Each paragraph of Lenny Bruce is Dead is a novel of its own. Cut each one out and slip them into fortune cookies. Break one open when you need to reminded that any stupid, shitty forgettable moment of your life is beautiful and irreplaceable, no matter how disgusting or embarrassing it is. It will tell you over and over: You are completely and irretrievably alone, but you are not the only one. There is no prize for most pathetic, least loveable, or easiest to confuse.
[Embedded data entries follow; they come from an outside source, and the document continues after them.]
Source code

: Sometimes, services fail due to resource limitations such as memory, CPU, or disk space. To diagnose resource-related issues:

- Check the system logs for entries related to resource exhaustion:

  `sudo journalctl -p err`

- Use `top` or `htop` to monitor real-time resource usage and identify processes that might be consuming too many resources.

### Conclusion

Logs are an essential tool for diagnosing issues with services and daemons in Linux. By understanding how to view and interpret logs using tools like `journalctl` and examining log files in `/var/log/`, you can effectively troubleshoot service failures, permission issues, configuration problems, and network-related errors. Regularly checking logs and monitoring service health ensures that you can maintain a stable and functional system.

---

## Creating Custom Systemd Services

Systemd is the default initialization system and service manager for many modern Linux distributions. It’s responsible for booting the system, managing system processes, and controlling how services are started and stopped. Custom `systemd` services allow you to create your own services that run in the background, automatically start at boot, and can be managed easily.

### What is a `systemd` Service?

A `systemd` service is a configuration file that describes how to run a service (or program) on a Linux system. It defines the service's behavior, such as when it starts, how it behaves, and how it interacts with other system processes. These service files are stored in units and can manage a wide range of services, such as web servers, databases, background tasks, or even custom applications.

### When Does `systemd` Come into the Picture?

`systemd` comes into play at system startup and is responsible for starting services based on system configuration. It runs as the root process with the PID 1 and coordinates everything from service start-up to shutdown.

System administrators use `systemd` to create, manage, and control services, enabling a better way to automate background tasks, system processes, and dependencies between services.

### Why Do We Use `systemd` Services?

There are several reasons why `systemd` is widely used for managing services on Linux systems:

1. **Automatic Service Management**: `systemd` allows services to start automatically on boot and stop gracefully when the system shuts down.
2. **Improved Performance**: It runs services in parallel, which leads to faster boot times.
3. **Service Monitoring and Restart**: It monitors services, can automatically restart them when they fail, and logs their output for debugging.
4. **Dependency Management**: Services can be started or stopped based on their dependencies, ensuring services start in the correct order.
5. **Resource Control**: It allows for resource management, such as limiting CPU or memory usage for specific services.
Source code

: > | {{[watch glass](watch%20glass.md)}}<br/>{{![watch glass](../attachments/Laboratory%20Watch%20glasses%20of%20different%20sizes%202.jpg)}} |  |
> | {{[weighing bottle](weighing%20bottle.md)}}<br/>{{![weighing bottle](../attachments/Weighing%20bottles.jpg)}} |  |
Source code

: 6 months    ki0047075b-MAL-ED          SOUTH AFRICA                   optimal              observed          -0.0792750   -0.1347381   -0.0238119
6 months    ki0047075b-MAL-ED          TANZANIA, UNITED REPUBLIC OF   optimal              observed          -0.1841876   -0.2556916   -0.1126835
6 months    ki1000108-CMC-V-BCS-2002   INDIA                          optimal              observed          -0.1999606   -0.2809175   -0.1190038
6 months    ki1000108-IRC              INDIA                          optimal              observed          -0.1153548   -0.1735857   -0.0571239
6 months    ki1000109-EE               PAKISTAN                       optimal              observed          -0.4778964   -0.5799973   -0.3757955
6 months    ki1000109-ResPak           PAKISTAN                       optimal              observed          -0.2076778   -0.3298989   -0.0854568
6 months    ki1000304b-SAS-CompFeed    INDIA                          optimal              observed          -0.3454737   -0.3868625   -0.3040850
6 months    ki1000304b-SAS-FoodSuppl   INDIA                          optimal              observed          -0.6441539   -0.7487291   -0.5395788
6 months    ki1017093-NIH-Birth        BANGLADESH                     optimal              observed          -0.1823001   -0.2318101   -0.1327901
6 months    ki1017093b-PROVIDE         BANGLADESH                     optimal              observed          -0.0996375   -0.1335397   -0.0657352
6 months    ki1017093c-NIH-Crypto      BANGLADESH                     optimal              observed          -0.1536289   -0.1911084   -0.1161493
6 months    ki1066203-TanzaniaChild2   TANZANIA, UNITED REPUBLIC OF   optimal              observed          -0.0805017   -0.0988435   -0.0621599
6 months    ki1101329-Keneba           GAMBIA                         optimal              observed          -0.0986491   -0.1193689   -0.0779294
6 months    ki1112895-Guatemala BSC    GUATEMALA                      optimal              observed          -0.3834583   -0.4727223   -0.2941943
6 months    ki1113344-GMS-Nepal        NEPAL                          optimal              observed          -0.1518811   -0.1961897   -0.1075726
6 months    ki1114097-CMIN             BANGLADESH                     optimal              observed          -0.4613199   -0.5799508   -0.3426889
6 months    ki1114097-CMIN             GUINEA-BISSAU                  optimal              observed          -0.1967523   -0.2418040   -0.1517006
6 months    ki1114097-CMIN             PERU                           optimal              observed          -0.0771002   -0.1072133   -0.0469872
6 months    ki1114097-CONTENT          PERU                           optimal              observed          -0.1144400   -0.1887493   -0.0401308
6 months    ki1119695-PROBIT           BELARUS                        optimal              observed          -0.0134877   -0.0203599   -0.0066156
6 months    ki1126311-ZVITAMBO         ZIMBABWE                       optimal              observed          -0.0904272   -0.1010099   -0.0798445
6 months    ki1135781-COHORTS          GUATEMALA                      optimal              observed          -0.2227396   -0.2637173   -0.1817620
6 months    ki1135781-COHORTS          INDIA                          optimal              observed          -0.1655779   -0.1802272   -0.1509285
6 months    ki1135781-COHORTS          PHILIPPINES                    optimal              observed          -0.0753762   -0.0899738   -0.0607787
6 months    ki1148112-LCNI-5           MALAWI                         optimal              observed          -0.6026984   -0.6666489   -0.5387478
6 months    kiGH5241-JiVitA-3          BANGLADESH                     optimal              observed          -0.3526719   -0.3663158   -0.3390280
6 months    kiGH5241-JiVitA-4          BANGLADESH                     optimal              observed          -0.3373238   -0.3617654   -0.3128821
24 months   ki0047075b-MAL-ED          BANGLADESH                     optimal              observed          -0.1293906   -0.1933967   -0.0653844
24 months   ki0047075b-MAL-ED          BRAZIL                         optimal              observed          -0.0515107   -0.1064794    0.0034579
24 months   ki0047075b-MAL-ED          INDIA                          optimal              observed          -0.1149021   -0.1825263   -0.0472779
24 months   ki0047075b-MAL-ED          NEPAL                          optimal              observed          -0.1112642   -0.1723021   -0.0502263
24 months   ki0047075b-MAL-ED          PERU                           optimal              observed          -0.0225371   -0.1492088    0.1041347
We’re all in this boat together and it’s sinking, so don’t miss out on any opportunity you get to jerk off or get laid or eat something you know will give you diarrhoea later, but what the hell. “One day there will be no difference between anything.” Goldstein writes, “It’ll all be the exact same thing. One day you’ll look in the dictionary and there will be only one word and you’ll just have to make do.”
There are books you love for reasons you can’t explain. It has little to do with what the book is about. None of the essential plot points are more meaningful to you than the ones in any other book. It isn’t the way the narrative resolves itself perfectly or charmingly unravels at the last possible minute, so you’re never quite sure if you got it or not, or even if you were supposed to. If you worry about whether or not you are “getting” a book, Lenny Bruce Is Dead probably isn’t for you. If you want a book that gets you, even if you don’t get it, then give it a try. I doubt you will be disappointed. And if you are, at least you will feel understood. Goldstein’s narrative is seemingly plotless and disjointed until at the end of it all, you look back and say, Okay. I sort of get it now. Can I just start again, please? I promise I’ll pay attention this time. For what has been called an experimental novel, there is no gimmick here. Just an honest and hilarious and deeply human story that has haunted me for nearly a decade. I’ll keep reading it, again and again, for all the decades to come.
McKinley M. Hellenes is a writer living in the Ruskin area of Mission, British Columbia. Her writing has appeared in various magazines of ill repute. She is currently at work on a novel about Post-War Vancouver and a Feminist look at Holocaust survival, for which she received a Canada Council for the Arts Grant. She spends her days waiting for the seals to come take her away. In the meantime, writing stories suffices.